Of the 8 households, 50.0% of which had children under the age of 18 living with them, 37.5% were married couples living together, 37.5% were cohabitating couples, 12.5% had a female householder with no spouse or partner present and 12.5% had a male householder with no spouse or partner present. 25.0% of all households were non-families. 12.5% of all households were made up of individuals, 12.5% had someone living alone who was 65 years old or older.

The median age in the city was 53.0 years. 19.2% of the residents were under the age of 20; 3.8% were between the ages of 20 and 24; 15.4% were from 25 and 44; 26.9% were from 45 and 64; and 34.6% were 65 years of age or older. The gender makeup of the city was 57.7% male and 42.3% female.

===2010 census===
As of the census of 2010, there were 32 people, 15 households, and 10 families living in the city. The population density was 59.3 PD/sqmi. There were 17 housing units at an average density of 31.5 /sqmi. The racial makeup of the city was 100.0% White. Hispanic or Latino of any race were 21.9% of the population.

There were 15 households, of which 26.7% had children under the age of 18 living with them, 60.0% were married couples living together, 6.7% had a female householder with no husband present, and 33.3% were non-families. 33.3% of all households were made up of individuals, and 6.7% had someone living alone who was 65 years of age or older. The average household size was 2.13 and the average family size was 2.50.

The median age in the city was 50.5 years. 21.9% of residents were under the age of 18; 3.2% were between the ages of 18 and 24; 22% were from 25 to 44; 31.3% were from 45 to 64; and 21.9% were 65 years of age or older. The gender makeup of the city was 56.3% male and 43.8% female.

===2000 census===
As of the census of 2000, there were 30 people, 15 households, and 12 families living in the city.
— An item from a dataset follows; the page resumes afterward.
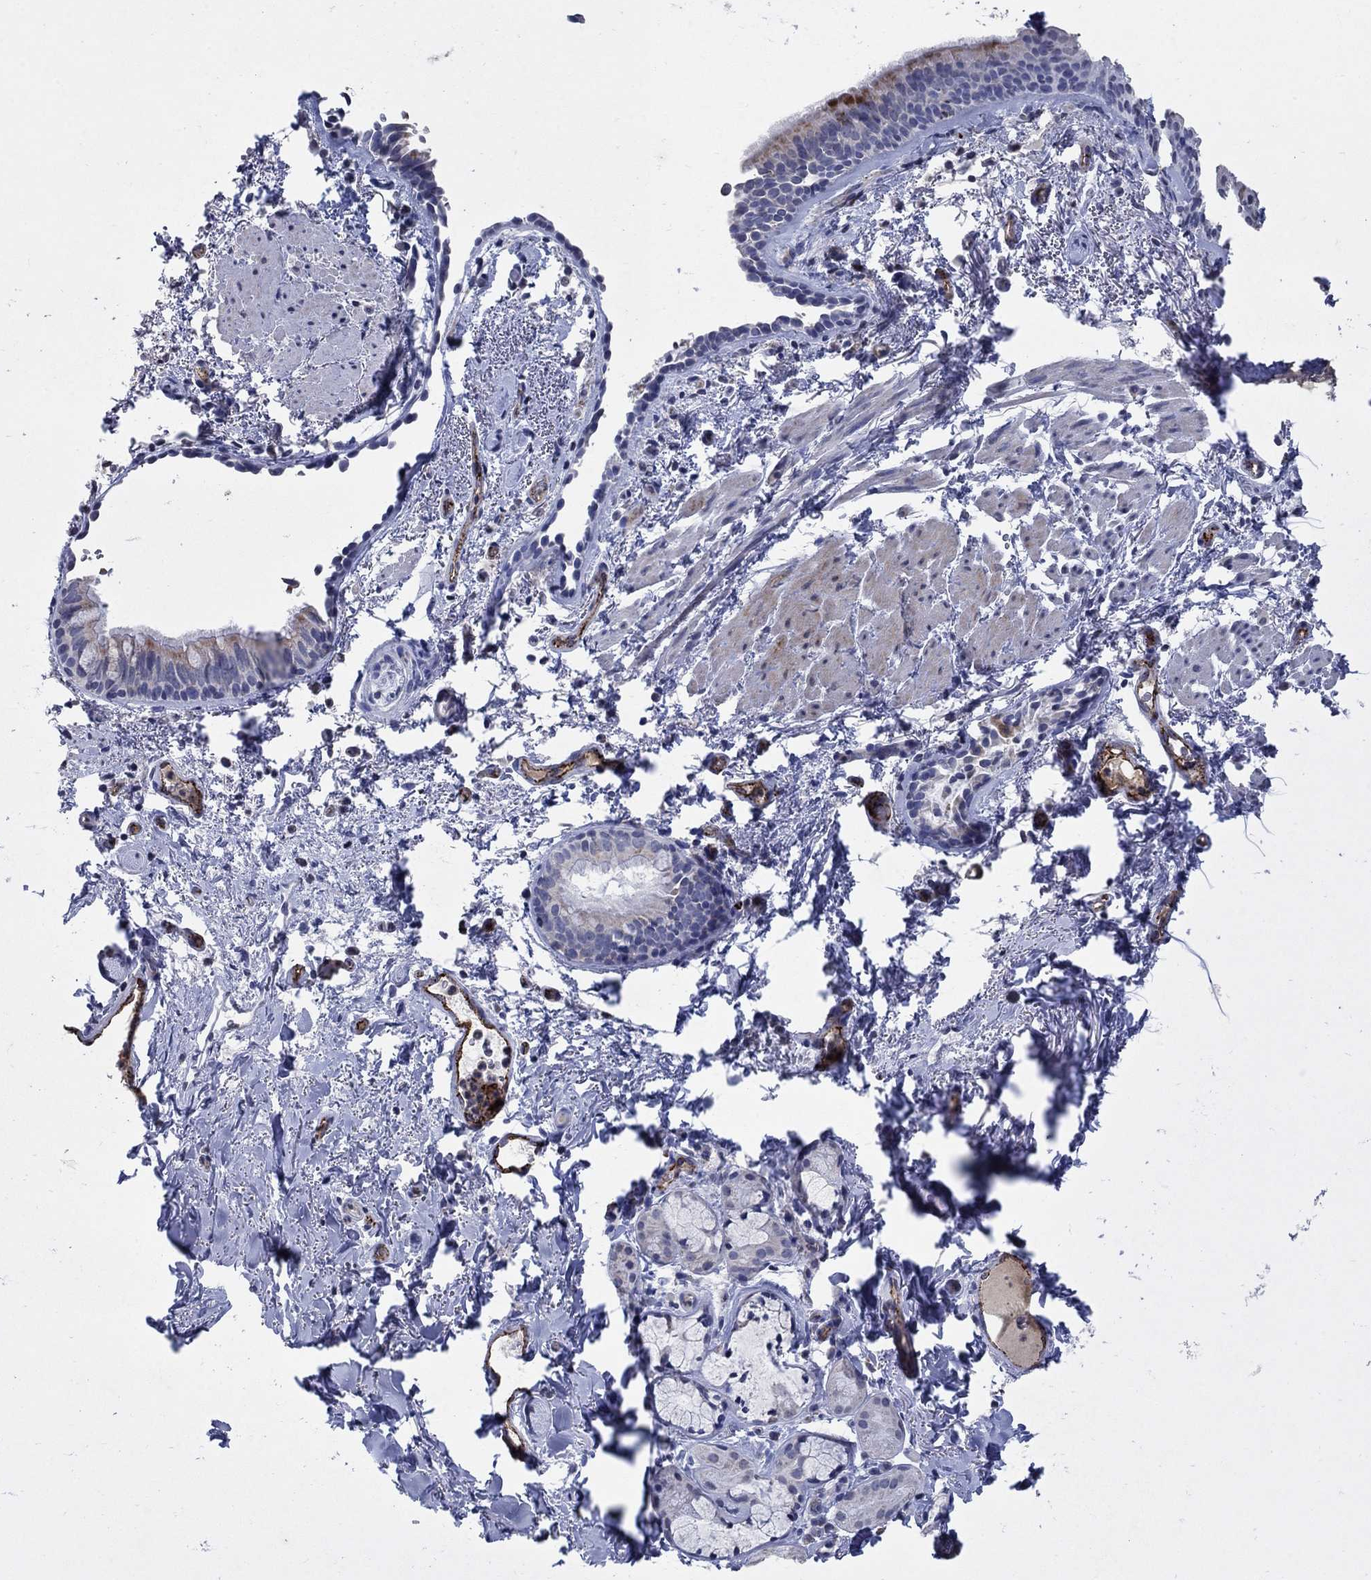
{"staining": {"intensity": "moderate", "quantity": "<25%", "location": "cytoplasmic/membranous"}, "tissue": "bronchus", "cell_type": "Respiratory epithelial cells", "image_type": "normal", "snomed": [{"axis": "morphology", "description": "Normal tissue, NOS"}, {"axis": "topography", "description": "Bronchus"}], "caption": "The micrograph reveals a brown stain indicating the presence of a protein in the cytoplasmic/membranous of respiratory epithelial cells in bronchus.", "gene": "TINAG", "patient": {"sex": "female", "age": 64}}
The population density was 55.8 PD/sqmi. There were 17 housing units at an average density of 31.6 /sqmi. The racial makeup of the city was 100.00% White.

There were 15 households, out of which 13.3% had children under the age of 18 living with them, 80.0% were married couples living together, and 20.0% were non-families. 20.0% of all households were made up of individuals, and 13.3% had someone living alone who was 65 years of age or older. The average household size was 2.00 and the average family size was 2.25.

Age spread: 6.7% under the age of 18, 10.0% from 25 to 44, 53.3% from 45 to 64, and 30.0% who were 65 years of age or older. The median age was 54 years. For every 100 females, there were 76.5 males. For every 100 females age 18 and over, there were 75.0 males.

The median income for a household in the city was $30,625, and the median income for a family was $31,875. Males had a median income of $20,833 versus $18,750 for females. The per capita income for the city was $15,668. None of the population and none of the families were below the poverty line.

==Education==
Galt is a part of the Clarion–Goldfield–Dows Community School District. It was in the Clarion–Goldfield Community School District until July 1, 2014, when it merged into the current district.